So you’re on the road to digital transformation (or at least talking about it). What are the next steps?
A newly released survey by Nemertes Research and Mitel — which gathered data from more than 800 IT and business leaders — found that blending hybrid cloud with on-prem deployments is becoming the norm and positively correlates with unified communications. But the report argues that for DX projects to succeed, they need to happen quickly — within six months.
“This doesn’t mean the entire transformation project must be complete within six months; it means there must be milestones by which measurable changes have occurred. Without a time-based approach for measuring success, digital projects may lag, resulting in competitors gaining an advantage, stakeholders losing interest, or budgets drying up,” says the report.

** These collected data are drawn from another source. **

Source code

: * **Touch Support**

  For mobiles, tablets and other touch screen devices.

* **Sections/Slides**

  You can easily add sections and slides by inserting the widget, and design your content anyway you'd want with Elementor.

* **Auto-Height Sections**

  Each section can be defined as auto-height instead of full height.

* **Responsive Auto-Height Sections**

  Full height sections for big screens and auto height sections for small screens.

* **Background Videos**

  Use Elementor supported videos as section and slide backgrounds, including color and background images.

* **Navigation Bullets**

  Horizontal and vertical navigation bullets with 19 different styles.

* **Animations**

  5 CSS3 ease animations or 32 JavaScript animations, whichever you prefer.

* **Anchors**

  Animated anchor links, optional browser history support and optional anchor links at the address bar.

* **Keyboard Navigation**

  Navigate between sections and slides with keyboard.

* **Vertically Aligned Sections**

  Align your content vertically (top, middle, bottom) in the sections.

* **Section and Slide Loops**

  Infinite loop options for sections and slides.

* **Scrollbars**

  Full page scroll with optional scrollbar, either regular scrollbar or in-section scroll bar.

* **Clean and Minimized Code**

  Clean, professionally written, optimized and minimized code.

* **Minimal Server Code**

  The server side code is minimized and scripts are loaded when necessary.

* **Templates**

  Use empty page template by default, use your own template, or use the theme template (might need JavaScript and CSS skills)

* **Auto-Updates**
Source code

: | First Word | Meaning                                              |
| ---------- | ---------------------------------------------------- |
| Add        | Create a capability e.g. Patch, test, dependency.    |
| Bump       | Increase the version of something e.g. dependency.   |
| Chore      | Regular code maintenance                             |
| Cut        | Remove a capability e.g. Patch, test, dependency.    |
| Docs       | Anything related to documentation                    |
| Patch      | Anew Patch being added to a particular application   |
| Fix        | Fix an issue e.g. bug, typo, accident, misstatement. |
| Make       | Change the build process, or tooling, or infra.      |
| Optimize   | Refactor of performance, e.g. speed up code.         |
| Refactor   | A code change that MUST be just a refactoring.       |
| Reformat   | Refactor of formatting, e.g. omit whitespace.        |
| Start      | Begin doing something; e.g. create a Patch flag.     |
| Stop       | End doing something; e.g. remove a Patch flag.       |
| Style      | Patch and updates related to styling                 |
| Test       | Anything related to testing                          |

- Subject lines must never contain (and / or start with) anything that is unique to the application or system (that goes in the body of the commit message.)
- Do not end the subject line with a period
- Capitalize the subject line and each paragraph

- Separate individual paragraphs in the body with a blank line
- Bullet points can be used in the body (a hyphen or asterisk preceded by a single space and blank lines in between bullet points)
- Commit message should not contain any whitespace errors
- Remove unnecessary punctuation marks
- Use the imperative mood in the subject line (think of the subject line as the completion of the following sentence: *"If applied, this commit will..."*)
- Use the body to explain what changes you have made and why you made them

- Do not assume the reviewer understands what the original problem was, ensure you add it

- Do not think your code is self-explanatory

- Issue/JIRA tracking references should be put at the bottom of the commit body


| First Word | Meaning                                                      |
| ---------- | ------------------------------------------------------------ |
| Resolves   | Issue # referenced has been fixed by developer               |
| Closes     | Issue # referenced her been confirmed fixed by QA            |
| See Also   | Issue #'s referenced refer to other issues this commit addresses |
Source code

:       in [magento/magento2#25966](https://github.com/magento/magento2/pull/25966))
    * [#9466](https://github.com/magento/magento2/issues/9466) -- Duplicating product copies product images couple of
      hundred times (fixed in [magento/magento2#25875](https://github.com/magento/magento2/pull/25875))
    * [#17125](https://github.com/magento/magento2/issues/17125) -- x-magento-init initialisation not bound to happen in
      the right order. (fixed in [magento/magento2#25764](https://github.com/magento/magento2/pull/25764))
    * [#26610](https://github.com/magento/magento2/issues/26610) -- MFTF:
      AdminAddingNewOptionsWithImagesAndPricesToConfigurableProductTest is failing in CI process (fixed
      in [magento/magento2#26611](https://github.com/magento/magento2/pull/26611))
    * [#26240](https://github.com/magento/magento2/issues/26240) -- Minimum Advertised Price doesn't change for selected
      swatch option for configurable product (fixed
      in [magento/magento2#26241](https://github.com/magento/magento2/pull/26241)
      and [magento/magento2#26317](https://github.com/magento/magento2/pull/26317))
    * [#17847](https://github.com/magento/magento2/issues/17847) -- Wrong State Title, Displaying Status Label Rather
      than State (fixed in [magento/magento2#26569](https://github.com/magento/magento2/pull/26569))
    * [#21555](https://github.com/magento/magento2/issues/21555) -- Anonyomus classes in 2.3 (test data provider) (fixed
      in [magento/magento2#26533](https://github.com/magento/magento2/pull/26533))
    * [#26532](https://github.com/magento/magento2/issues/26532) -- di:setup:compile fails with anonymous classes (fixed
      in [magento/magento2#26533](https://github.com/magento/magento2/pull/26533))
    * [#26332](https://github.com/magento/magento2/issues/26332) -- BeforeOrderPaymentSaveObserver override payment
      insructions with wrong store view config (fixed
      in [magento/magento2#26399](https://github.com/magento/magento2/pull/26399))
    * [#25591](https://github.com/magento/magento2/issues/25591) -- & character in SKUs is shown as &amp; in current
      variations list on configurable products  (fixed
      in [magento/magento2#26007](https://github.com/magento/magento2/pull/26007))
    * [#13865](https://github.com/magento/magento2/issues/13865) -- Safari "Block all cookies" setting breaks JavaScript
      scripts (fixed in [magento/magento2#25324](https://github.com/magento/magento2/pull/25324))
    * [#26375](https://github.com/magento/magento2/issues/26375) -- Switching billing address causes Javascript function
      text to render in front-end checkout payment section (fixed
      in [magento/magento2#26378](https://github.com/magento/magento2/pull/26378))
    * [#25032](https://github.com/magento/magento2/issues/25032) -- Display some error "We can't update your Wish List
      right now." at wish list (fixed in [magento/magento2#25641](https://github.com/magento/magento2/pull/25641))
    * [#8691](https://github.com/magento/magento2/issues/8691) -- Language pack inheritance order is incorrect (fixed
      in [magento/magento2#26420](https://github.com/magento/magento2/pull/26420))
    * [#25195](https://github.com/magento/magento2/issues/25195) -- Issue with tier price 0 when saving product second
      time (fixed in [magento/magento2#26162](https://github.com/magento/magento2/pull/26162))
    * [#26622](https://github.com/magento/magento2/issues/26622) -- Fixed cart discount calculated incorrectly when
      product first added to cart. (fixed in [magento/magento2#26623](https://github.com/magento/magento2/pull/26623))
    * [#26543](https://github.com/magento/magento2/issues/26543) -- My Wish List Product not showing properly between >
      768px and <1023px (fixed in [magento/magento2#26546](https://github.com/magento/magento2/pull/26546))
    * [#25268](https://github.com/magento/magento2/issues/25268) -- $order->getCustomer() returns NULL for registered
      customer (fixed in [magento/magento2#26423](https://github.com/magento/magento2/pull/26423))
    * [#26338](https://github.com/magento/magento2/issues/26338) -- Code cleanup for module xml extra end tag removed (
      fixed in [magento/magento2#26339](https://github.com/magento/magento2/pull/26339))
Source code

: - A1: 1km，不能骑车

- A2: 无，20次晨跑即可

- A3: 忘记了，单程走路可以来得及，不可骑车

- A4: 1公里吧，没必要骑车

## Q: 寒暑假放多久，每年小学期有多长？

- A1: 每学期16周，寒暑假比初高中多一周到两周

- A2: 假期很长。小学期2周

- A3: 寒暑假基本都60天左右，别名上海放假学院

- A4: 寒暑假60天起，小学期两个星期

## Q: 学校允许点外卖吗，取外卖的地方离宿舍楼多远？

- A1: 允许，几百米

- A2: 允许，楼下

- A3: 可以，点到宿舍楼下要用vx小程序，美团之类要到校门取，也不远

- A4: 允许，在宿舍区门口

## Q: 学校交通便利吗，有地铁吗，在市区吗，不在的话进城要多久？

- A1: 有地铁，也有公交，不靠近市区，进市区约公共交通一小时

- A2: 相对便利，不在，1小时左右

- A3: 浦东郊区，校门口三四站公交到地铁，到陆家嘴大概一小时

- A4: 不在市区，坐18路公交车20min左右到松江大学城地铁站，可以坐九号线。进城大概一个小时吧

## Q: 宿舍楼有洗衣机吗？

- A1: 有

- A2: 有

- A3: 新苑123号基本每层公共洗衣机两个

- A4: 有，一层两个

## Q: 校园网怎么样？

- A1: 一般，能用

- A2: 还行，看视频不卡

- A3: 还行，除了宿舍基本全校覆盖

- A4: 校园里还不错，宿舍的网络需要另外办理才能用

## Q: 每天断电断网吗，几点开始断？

Indeed, IDC reports that 58 per cent of organizations are in a “digital deadlock.” While they’re running projects and making progress on DX initiatives, they’re “not making the headway required to achieve the larger goal — to digitally transform the overall organization.”
The Nemertes report argues that a successful approach to DX involves embracing hybrid cloud so you can maintain critical on-prem platforms while at the same time integrate new capabilities from the cloud.
An enterprise with legacy systems — which have been customized over the years — can’t just “flash cut all of its on-premises platforms to the cloud.” Instead, it could turn to hybrid cloud, such as blending a cloud-based IoT service with an on-premises collaboration platform.
In its 2018 Unified Communications and Collaboration study, for example, Nemertes found that 38 per cent of organizations now use hybrid approaches for the collaboration applications.
While some applications run best on public cloud and others on private cloud, Cisco’s Pete Johnson writes in Network World that “by taking a hybrid cloud approach — more than likely utilizing a Cloud Management Platform that makes it easy to manage applications in multiple locations from a single management plane — companies can maximize their deployment flexibility for individual applications within the portfolio.”
The portability of workloads “makes a digital strategy more cost-effective over time and yet another reason why hybrid cloud is so important as this revolution continues,” writes Johnson.
That goes both ways: In some cases, you might want to move applications to the cloud, while in other cases you may want to move them back. A hybrid cloud model allows you to move applications back to their on-premise environments, according to Deloitte, “providing a potential safety net if moving to the cloud results in higher costs or poor performance.”
When it comes to hybrid approaches, Nemertes recommends that IT leaders evaluate where cloud services make sense, look for vendors who can support hybrid cloud approaches, and plan for future technologies that can be integrated into communications platforms.